» GIVEN PROBLEM
Pick out each line in the items below that contains the string "entry" and copy those lines. Treat uppercase and lowercase as different.

═══ SOURCE DATA ═══

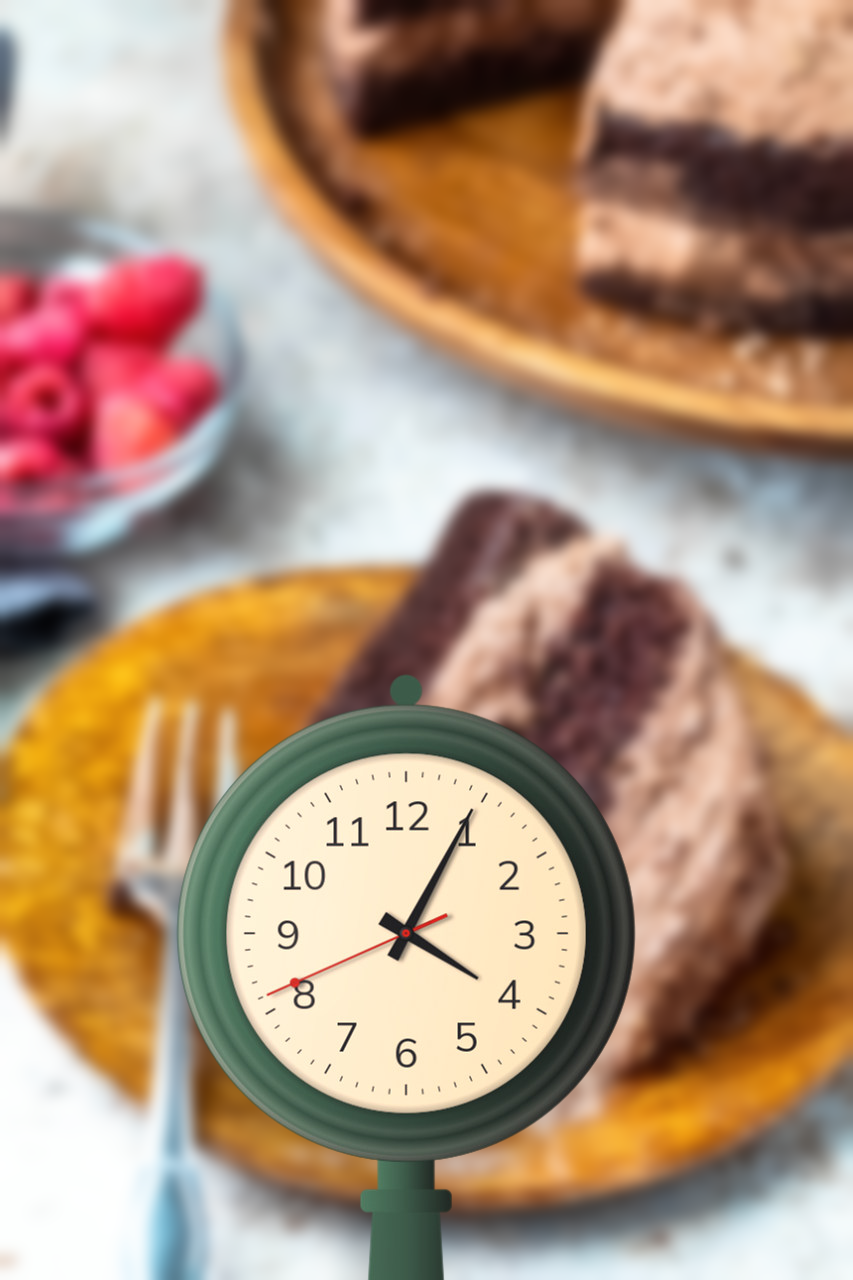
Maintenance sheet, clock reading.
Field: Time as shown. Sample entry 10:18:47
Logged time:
4:04:41
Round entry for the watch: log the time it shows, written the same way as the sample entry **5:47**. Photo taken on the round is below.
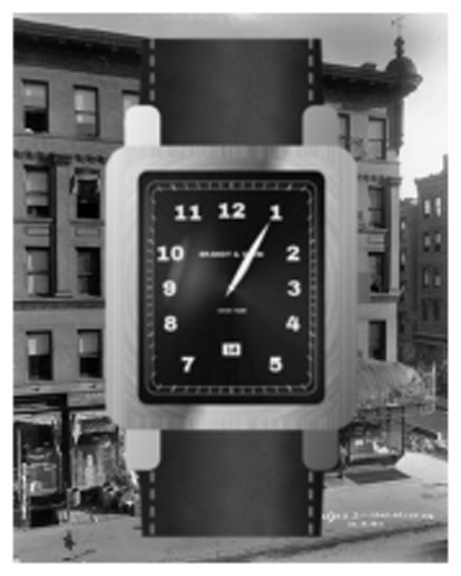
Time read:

═══

» RESPONSE TO THIS TASK
Field: Time as shown. Sample entry 10:18:47
Round entry for the watch: log the time it shows, written the same way as the sample entry **5:47**. Photo taken on the round is below.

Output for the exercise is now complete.